You think mother Caramel really spreads nonsense like that without knowing what it takes to become Admiral? Even we know that becoming Vice Admiral you need at least 1 form of Haki. Like imagine Big Mom becoming FA and she can't defeat East Blue Logias because she got no Haki 
Alright so that's how you think about Top Tiers, they can become Admiral with no Haki, pretty embarassing Gohara and here i thought you think a little before you type all these amounts of letters.
There's no considerable gap between FA and an Admiral since they were matched dead even and Akainu winning by a hair's breath, it is further reinforced with Caramels statement. Everything is backed up what was shown in the manga and got hand and feet.

Ok so what's a great feat of that giant and why is it such an amazing feat to defeat him? Please without the manga considering that giant a legend?
Why aren't you wanking G2 Luffy for one shotting Hajrudin who has actual feats which are literally, physically impressive?

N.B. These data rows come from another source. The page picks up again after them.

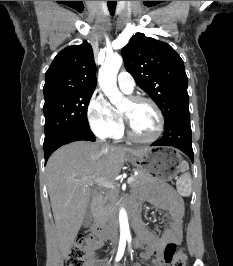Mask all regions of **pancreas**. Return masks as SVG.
<instances>
[{"mask_svg": "<svg viewBox=\"0 0 233 266\" xmlns=\"http://www.w3.org/2000/svg\"><path fill=\"white\" fill-rule=\"evenodd\" d=\"M153 181V178L151 175L145 172L139 171V174L137 176H134V181L131 183L132 188H137L139 186L151 183ZM117 197L118 193L117 190H108L104 196L100 199V202L98 204V209L100 212V215L107 217L111 215L117 206Z\"/></svg>", "mask_w": 233, "mask_h": 266, "instance_id": "obj_1", "label": "pancreas"}]
</instances>
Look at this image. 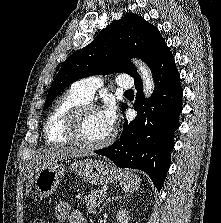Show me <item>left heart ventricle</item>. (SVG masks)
<instances>
[{
  "label": "left heart ventricle",
  "mask_w": 221,
  "mask_h": 223,
  "mask_svg": "<svg viewBox=\"0 0 221 223\" xmlns=\"http://www.w3.org/2000/svg\"><path fill=\"white\" fill-rule=\"evenodd\" d=\"M111 129L105 124L100 111L92 110L82 118L79 136L87 143H98L110 134Z\"/></svg>",
  "instance_id": "1"
}]
</instances>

What other conclusion? The same as Zoro overpowering Issho, Doflamingo and trash that overpowered his CoO (one of the most hyped one in the series so far) in the casino, do you also agree that those were overpowering the admiral?

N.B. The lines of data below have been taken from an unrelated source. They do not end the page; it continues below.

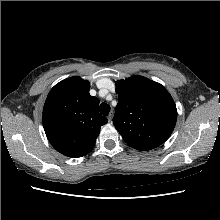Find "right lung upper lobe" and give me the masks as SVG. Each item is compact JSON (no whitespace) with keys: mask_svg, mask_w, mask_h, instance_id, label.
<instances>
[{"mask_svg":"<svg viewBox=\"0 0 220 220\" xmlns=\"http://www.w3.org/2000/svg\"><path fill=\"white\" fill-rule=\"evenodd\" d=\"M90 83L78 76L56 84L44 104L42 121L50 144L68 157H82L95 145L107 118L98 112V98L89 94Z\"/></svg>","mask_w":220,"mask_h":220,"instance_id":"obj_1","label":"right lung upper lobe"}]
</instances>
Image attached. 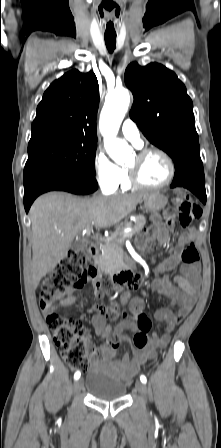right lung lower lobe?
Returning <instances> with one entry per match:
<instances>
[{"mask_svg": "<svg viewBox=\"0 0 221 448\" xmlns=\"http://www.w3.org/2000/svg\"><path fill=\"white\" fill-rule=\"evenodd\" d=\"M23 182L26 212L36 197L42 193L60 190L73 194H89L98 188L95 178L76 175L47 165L24 168Z\"/></svg>", "mask_w": 221, "mask_h": 448, "instance_id": "right-lung-lower-lobe-1", "label": "right lung lower lobe"}]
</instances>
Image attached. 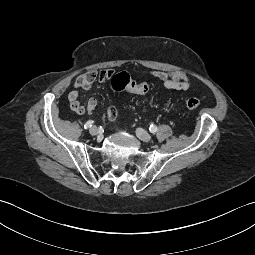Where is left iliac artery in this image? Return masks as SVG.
I'll use <instances>...</instances> for the list:
<instances>
[{
    "label": "left iliac artery",
    "instance_id": "left-iliac-artery-1",
    "mask_svg": "<svg viewBox=\"0 0 255 255\" xmlns=\"http://www.w3.org/2000/svg\"><path fill=\"white\" fill-rule=\"evenodd\" d=\"M149 130H150L151 133H156L157 130H158V128H157V126H155V125H150Z\"/></svg>",
    "mask_w": 255,
    "mask_h": 255
}]
</instances>
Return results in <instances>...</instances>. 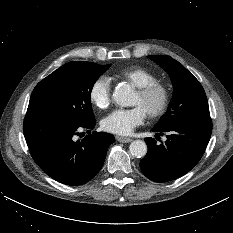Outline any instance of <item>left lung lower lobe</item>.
<instances>
[{"label": "left lung lower lobe", "mask_w": 233, "mask_h": 233, "mask_svg": "<svg viewBox=\"0 0 233 233\" xmlns=\"http://www.w3.org/2000/svg\"><path fill=\"white\" fill-rule=\"evenodd\" d=\"M152 130L157 135L167 132V140L158 145L155 139L145 138L148 152L140 168L148 179L162 183L181 177L199 162L211 137L212 121L210 117L194 116Z\"/></svg>", "instance_id": "0a47b994"}]
</instances>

Don't know why you guys keep jumping on the first hype train of an arc as always althought you know that ones the strawhats got their main battle there, all the hype and feats of the residents get dwarfed compared to them. I already mentioned all the feats of all the giants we saw so far with the conclusion that they were one shot, effortlessly defeated, one shot, one shot, one shot, effortlessly defeated. Unlike you i see more than enough of proof that they're nothing special. It's most likely the strongest country since the average giant is like a couple of times stronger (physically) than an average human.

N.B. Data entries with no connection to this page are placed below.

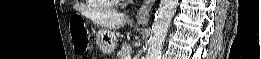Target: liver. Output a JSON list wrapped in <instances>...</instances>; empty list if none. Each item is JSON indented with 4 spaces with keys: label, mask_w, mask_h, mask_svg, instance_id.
<instances>
[{
    "label": "liver",
    "mask_w": 261,
    "mask_h": 59,
    "mask_svg": "<svg viewBox=\"0 0 261 59\" xmlns=\"http://www.w3.org/2000/svg\"><path fill=\"white\" fill-rule=\"evenodd\" d=\"M93 21L105 29L116 30L126 24L128 17L117 12H99L93 16Z\"/></svg>",
    "instance_id": "1"
}]
</instances>
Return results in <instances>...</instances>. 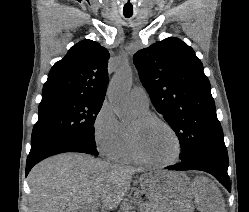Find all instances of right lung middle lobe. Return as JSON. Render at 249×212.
I'll return each mask as SVG.
<instances>
[{
  "instance_id": "dd1d6c3e",
  "label": "right lung middle lobe",
  "mask_w": 249,
  "mask_h": 212,
  "mask_svg": "<svg viewBox=\"0 0 249 212\" xmlns=\"http://www.w3.org/2000/svg\"><path fill=\"white\" fill-rule=\"evenodd\" d=\"M101 107L102 101L81 95L42 97L31 142L49 136L69 135L96 149L93 125Z\"/></svg>"
}]
</instances>
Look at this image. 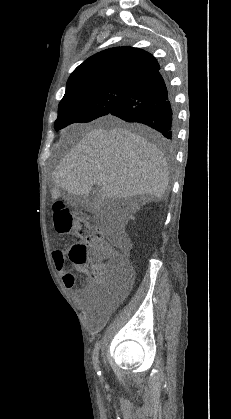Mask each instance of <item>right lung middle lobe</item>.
Returning <instances> with one entry per match:
<instances>
[{"label":"right lung middle lobe","mask_w":231,"mask_h":419,"mask_svg":"<svg viewBox=\"0 0 231 419\" xmlns=\"http://www.w3.org/2000/svg\"><path fill=\"white\" fill-rule=\"evenodd\" d=\"M132 88L126 85H104L71 92L59 103L55 130L108 115L128 96Z\"/></svg>","instance_id":"right-lung-middle-lobe-1"}]
</instances>
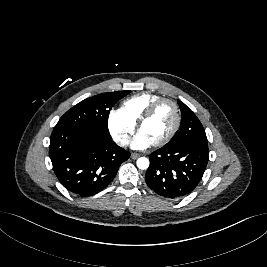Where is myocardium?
Segmentation results:
<instances>
[{"label": "myocardium", "mask_w": 267, "mask_h": 267, "mask_svg": "<svg viewBox=\"0 0 267 267\" xmlns=\"http://www.w3.org/2000/svg\"><path fill=\"white\" fill-rule=\"evenodd\" d=\"M168 103L172 106L174 110V115H175V121L173 124L172 129L170 132L161 140H159L156 143H153L154 146H163L167 144L169 141L172 140V138L176 135V133L179 130L180 124H181V115H180V110L178 107V104L169 98H160L153 102L147 110L144 112V114L141 116L139 121L137 122V130L140 131L141 127L154 115V113L157 111V109L162 105Z\"/></svg>", "instance_id": "f54148a6"}]
</instances>
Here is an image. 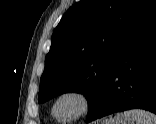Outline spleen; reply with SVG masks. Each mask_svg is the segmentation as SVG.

How do you know that G4 requires to go into that mode alot of energy? The manga contradicts this statement heavily. Against Doflamingo, Luffy was somewhat drained, against Cracker he had multiple occasions when he entered that mode, starting with healthy, then drained, then more drained, then even more drained and it continued for over 10 hours, if you're sane you can imagine how weak he gets after a G4 round, you might can even imagine that he doesn't need much energy to go into that G4 mode after this example and on top of that it's backed up by that 1 punch clash between Luffy and LinLin and that he lost all his power (the leftovers that he had after all his fights since he arrived on WCI).

Ofc its from the manga, if i find it ill post. WB is physically the strongest man just as Mihawk is the physically strongest Swordsman.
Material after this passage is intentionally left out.